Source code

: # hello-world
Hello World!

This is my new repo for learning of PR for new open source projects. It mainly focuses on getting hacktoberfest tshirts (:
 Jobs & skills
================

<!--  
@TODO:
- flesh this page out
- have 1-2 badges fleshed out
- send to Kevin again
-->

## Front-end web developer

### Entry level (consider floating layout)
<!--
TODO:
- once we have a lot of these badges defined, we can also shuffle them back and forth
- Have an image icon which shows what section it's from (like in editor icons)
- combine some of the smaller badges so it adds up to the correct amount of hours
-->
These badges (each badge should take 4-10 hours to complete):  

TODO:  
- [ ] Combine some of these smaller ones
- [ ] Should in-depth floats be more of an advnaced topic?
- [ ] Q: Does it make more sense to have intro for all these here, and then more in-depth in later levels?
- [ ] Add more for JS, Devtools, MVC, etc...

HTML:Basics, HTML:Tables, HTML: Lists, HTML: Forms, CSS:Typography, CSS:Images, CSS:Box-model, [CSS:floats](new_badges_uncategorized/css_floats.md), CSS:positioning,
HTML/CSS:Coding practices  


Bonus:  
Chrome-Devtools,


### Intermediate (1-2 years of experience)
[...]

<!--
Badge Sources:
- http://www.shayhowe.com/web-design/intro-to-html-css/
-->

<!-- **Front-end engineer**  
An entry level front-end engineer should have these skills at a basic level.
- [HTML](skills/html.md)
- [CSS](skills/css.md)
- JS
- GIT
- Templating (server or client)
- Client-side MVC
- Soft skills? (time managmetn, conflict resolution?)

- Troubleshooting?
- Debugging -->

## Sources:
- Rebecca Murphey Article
----
What is wanted is every line from the first line of the entries through the line that contains "- [ ] Combine some of these smaller ones", given again exactly.

Source code

: # hello-world
Hello World!

This is my new repo for learning of PR for new open source projects. It mainly focuses on getting hacktoberfest tshirts (:
 Jobs & skills
================

<!--  
@TODO:
- flesh this page out
- have 1-2 badges fleshed out
- send to Kevin again
-->

## Front-end web developer

### Entry level (consider floating layout)
<!--
TODO:
- once we have a lot of these badges defined, we can also shuffle them back and forth
- Have an image icon which shows what section it's from (like in editor icons)
- combine some of the smaller badges so it adds up to the correct amount of hours
-->
These badges (each badge should take 4-10 hours to complete):  

TODO:  
- [ ] Combine some of these smaller ones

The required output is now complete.